Assignment: Retype the source text of every item below line for line, preserving each character, space, and line break without alteration.

Plain-text sources of documents:
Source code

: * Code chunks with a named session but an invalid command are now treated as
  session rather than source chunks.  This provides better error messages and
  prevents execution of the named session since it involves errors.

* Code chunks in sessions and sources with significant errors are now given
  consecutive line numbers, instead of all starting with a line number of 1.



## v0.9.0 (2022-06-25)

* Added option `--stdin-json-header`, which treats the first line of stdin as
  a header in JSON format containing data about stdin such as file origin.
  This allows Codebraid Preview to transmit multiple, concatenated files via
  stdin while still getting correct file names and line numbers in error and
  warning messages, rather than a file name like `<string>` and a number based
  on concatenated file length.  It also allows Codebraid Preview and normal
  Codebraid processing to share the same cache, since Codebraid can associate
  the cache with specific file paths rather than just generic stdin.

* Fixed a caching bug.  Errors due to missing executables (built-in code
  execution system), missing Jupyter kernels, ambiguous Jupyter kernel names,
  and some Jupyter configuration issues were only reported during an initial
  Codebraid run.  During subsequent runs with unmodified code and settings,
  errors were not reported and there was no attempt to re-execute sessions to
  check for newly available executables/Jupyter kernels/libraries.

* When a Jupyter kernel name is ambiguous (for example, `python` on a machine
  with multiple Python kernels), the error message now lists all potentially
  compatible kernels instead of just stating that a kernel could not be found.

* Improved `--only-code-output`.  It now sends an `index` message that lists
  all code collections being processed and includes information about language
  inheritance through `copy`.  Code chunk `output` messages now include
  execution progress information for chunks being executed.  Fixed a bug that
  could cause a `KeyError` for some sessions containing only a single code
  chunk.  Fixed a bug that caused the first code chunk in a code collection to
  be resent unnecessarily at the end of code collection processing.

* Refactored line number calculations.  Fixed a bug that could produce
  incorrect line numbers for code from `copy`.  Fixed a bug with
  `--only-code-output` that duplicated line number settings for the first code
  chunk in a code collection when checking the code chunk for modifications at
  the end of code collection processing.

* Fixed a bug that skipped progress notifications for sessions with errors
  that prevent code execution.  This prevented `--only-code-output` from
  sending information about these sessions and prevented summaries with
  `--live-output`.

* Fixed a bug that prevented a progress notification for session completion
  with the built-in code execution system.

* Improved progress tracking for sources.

Reply:
Source code

: * Code chunks with a named session but an invalid command are now treated as
  session rather than source chunks.  This provides better error messages and
  prevents execution of the named session since it involves errors.

* Code chunks in sessions and sources with significant errors are now given
  consecutive line numbers, instead of all starting with a line number of 1.



## v0.9.0 (2022-06-25)

* Added option `--stdin-json-header`, which treats the first line of stdin as
  a header in JSON format containing data about stdin such as file origin.
  This allows Codebraid Preview to transmit multiple, concatenated files via
  stdin while still getting correct file names and line numbers in error and
  warning messages, rather than a file name like `<string>` and a number based
  on concatenated file length.  It also allows Codebraid Preview and normal
  Codebraid processing to share the same cache, since Codebraid can associate
  the cache with specific file paths rather than just generic stdin.

* Fixed a caching bug.  Errors due to missing executables (built-in code
  execution system), missing Jupyter kernels, ambiguous Jupyter kernel names,
  and some Jupyter configuration issues were only reported during an initial
  Codebraid run.  During subsequent runs with unmodified code and settings,
  errors were not reported and there was no attempt to re-execute sessions to
  check for newly available executables/Jupyter kernels/libraries.

* When a Jupyter kernel name is ambiguous (for example, `python` on a machine
  with multiple Python kernels), the error message now lists all potentially
  compatible kernels instead of just stating that a kernel could not be found.

* Improved `--only-code-output`.  It now sends an `index` message that lists
  all code collections being processed and includes information about language
  inheritance through `copy`.  Code chunk `output` messages now include
  execution progress information for chunks being executed.  Fixed a bug that
  could cause a `KeyError` for some sessions containing only a single code
  chunk.  Fixed a bug that caused the first code chunk in a code collection to
  be resent unnecessarily at the end of code collection processing.

* Refactored line number calculations.  Fixed a bug that could produce
  incorrect line numbers for code from `copy`.  Fixed a bug with
  `--only-code-output` that duplicated line number settings for the first code
  chunk in a code collection when checking the code chunk for modifications at
  the end of code collection processing.

* Fixed a bug that skipped progress notifications for sessions with errors
  that prevent code execution.  This prevented `--only-code-output` from
  sending information about these sessions and prevented summaries with
  `--live-output`.

* Fixed a bug that prevented a progress notification for session completion
  with the built-in code execution system.

* Improved progress tracking for sources.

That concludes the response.